“Of all the Commandments, which is the Most Important “?
The gospels tell us that Jesus, during the last days of his life, spent time with his disciples and his closest friends. He also spent a considerable amount of time preaching and teaching at the Temple. He lived until he died, furthering the mission he was given until the end.
In Mark’s gospel we are given a glimpse of some of the exchanges that occurred between Jesus and those who had come to see him at the Temple on Tuesday. Many were astounded that Jesus even had the gall to return the day after he had caused quite a scene by overturning tables and telling people to get out of his Father’s house. By this time, Jesus had angered many and they showed their scorn by challenging and testing Jesus. They wanted to trap him in a statement. When they asked, “Should we pay taxes to Ceasar”?, they were sure they had Jesus cornered. If he answered yes, he could be condemned as a traitor to the Jewish cause. If he answered no, he could be condemned as a traitor to the Romans and turned in.
Through all of this, Jesus stood his ground. He was able to read the hearts of those confronting him and so did not fall for the trickery.
Mark tells of a man who witnessed Jesus’ wisdom: “One of the teachers of the law came and heard them debating. Noticing that
Jesus had given them a good answer, he asked him, ‘Of all the commandments, which is the most important?'” (Mark 12:28)
“The foremost is, ‘Hear, O Israel! The Lord our God is one Lord; and you shall love the Lord your God with all your heart, and with all your soul, and with all your mind, and with all your strength’.
The second is this, ‘You shall love your neighbor as yourself’. There is no other commandment greater than this.

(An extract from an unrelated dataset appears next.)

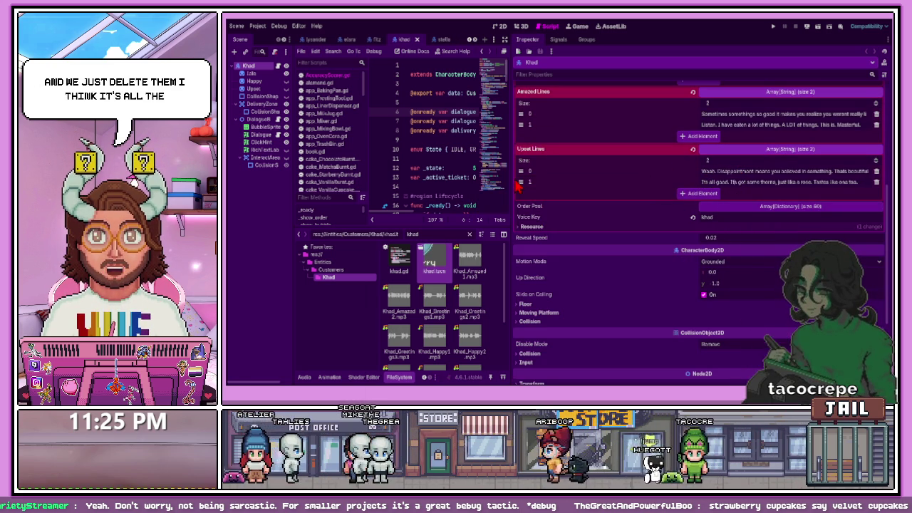
{"action": "left_click_drag", "start_coordinate": [512, 152], "coordinate": [723, 152]}
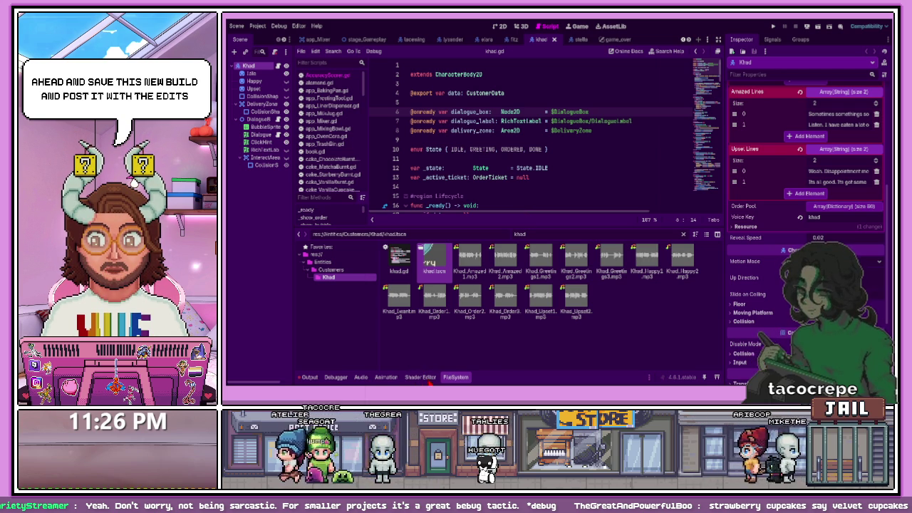
{"action": "key", "text": "alt+Tab"}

And the scribe said to him, ‘Right Teacher. You have truly stated that he is one and there is no one else besides him. And to love him with all the heart and with all the understanding and with all the strength, and to love one’s neighbor as himself, is much more than all burnt offering and sacrifices’.
And when Jesus saw that he had answered intelligently, he said to him, ‘You are not far from the kingdom of God'”. (Mark 12: 29-34)

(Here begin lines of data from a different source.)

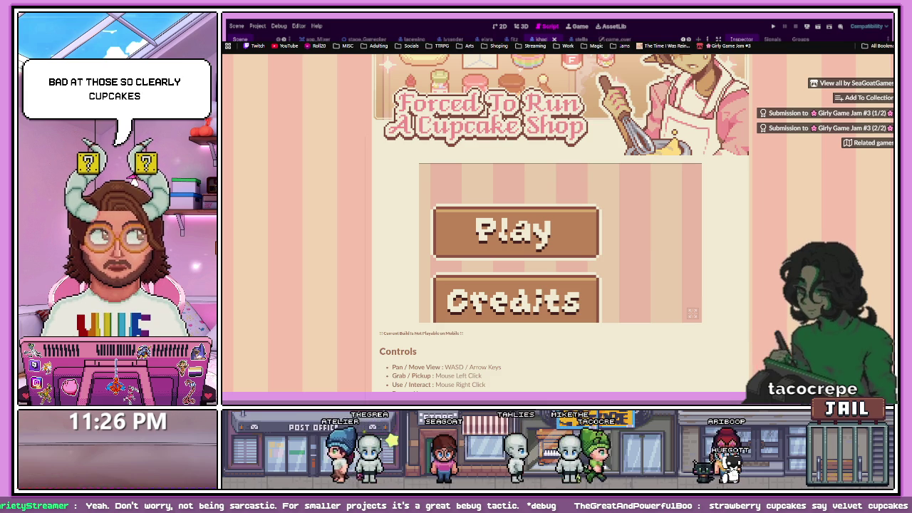
Upload CupcakesBeta.zip as a browser-playable build, save, and launch the embedded game
{"action": "key", "text": "alt+Left"}
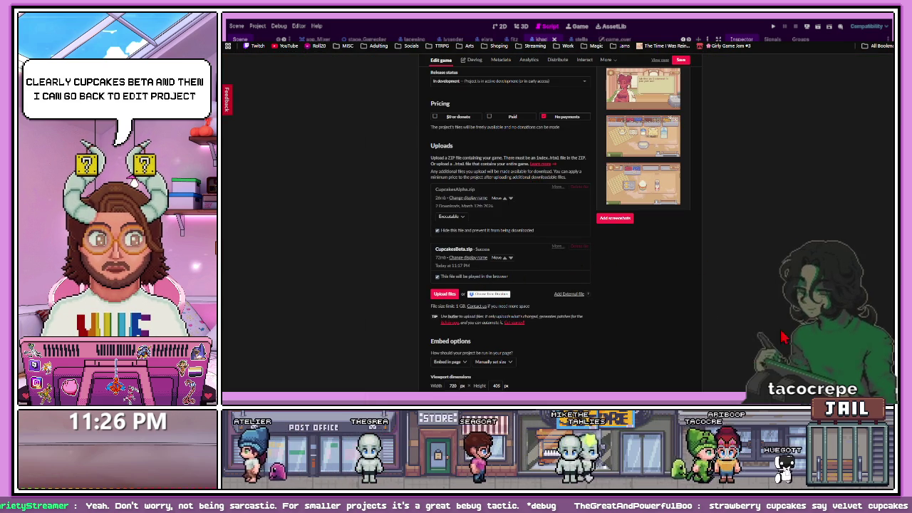
{"action": "mouse_move", "coordinate": [911, 285]}
{"action": "left_mouse_down"}
{"action": "mouse_move", "coordinate": [584, 292]}
{"action": "mouse_move", "coordinate": [579, 281]}
{"action": "left_mouse_up"}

This exchange literally stopped the debate, at least for the time being. As Mark relates, “After that, no one would venture to ask him any more questions”. (Mark 12:34)

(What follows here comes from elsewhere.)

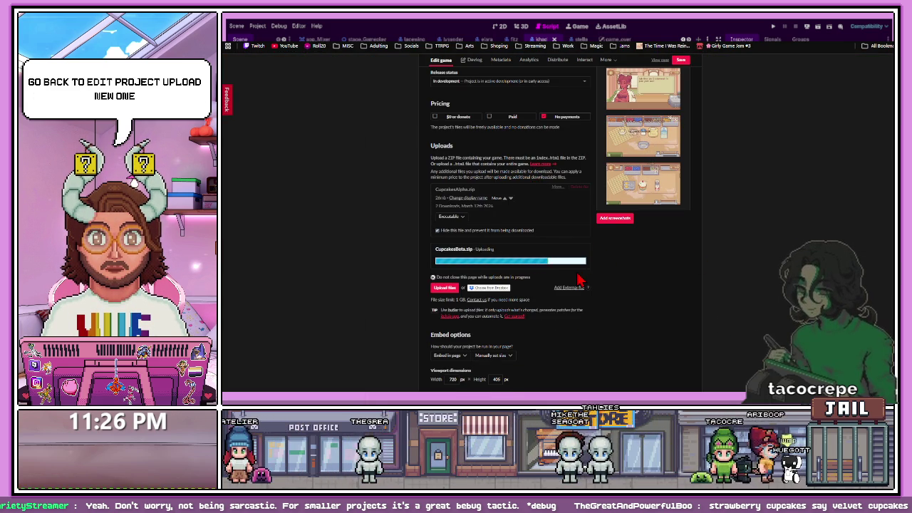
{"action": "left_click", "coordinate": [442, 290]}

For such a heated debate to be so suddenly halted, I think there must have been a feeling that something very profound had just happened between the scribe and Jesus. What happened to that scribe? Did he become a disciple of Jesus? And did witnessing this exchange change the minds of anyone else in that angry group at the Temple?
Am I like the scribe who listened to the wisdom Jesus was offering him? Or do I act like those who scoffed and thought they already had all the answers?